AUSSTELLUNG: BILDER FÜR DIE EWIGKEIT – BRONZEKUNST DER 70er-JAHRE
Mit dem Zweiten Vatikanischen Konzil in der Katholischen Kirche verloren süßliche Marienbilder, kitschige Öldrucke von Engeln und Gipsfiguren von Heiligen rasch an Popularität. An ihre Stelle traten Reliefs und Figuren, aus Bronze gegossen und in modernen Ausdrucksformen gestaltet.
Zur Langen Nacht der Lingener Kirchen (24. August, 19.30 bis 23.00 Uhr) zeigt das Emslandmuseum Bronzearbeiten des Bildhauers Josef Krautwald aus Rheine, des Lingener Künstlers Wilm Böing, Bronzeskulpturen der Plastikerin Maria Barlage aus Schepsdorf sowie weitere Werke von Josef Baron aus Unna und Friedrich Hartmann aus Bentheim.

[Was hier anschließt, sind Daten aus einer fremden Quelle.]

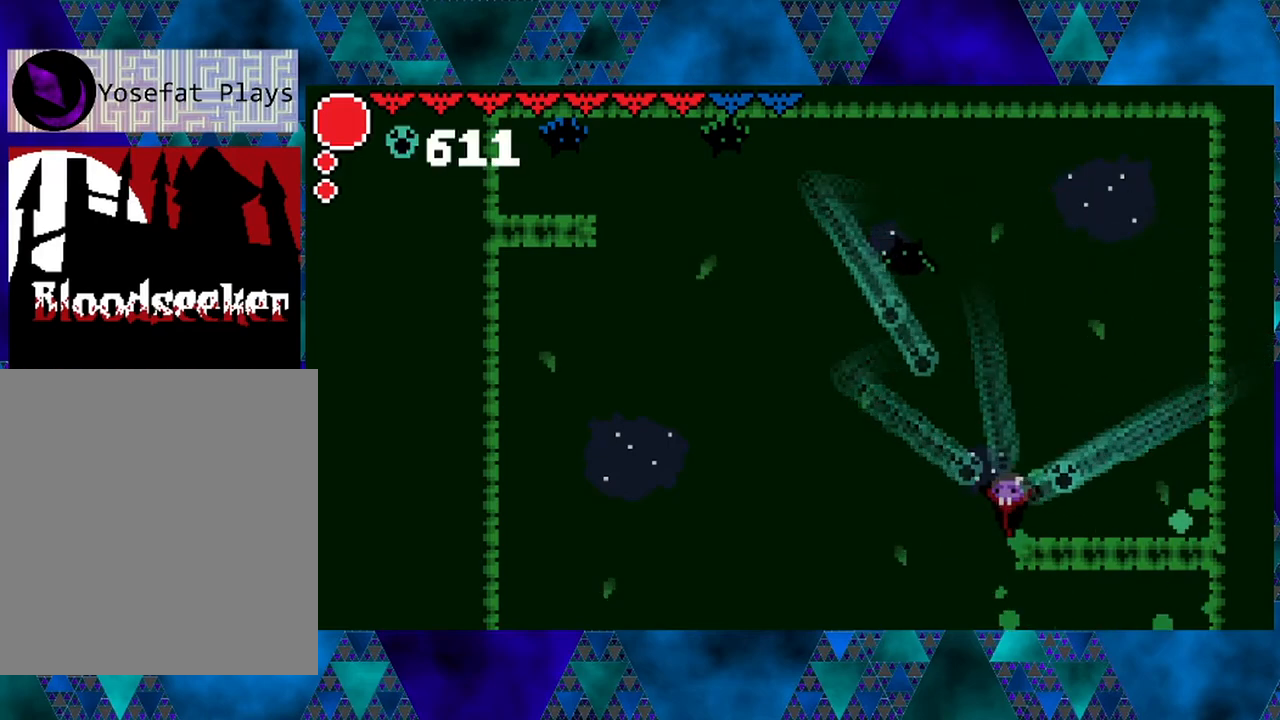
{"buttons": [], "left_stick": "center", "right_stick": "center", "events": [[117, "DPAD_RIGHT", "down"], [167, "DPAD_UP", "down"], [250, "DPAD_UP", "up"], [500, "DPAD_RIGHT", "up"]]}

Die Ausstellung kuratiert hat Bernd Oevermann vom Emslandmuseum und auch der neue Museumsleiter Dr. Christof Spannhoff wird an diesem Abend anwesend sein.
WILM BÖING (geboren 1919 in Stadtlohn, gestorben 1981 in Thuine)

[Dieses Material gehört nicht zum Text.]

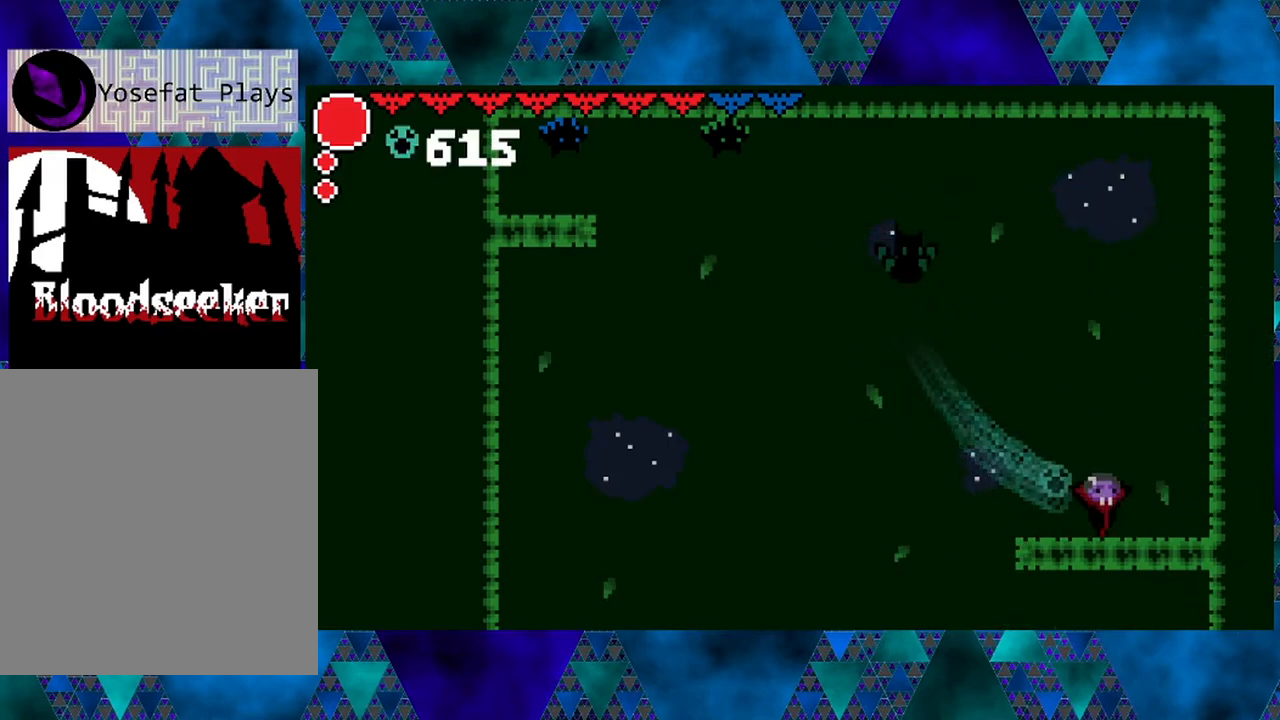
{"buttons": [], "left_stick": "center", "right_stick": "center", "events": []}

In seiner Heimatstadt Stadtlohn absolvierte Böing nach seiner Schulzeit eine Bildhauerlehre bei dem Bildhauermeister Bernd Steggemann. Mit Beendigung der Militärzeit führte er nach dem Zweiten Weltkrieg seine Studienzeit an der Kunstschule Nienborg-Heek und der Werkkunstschule in Münster fort.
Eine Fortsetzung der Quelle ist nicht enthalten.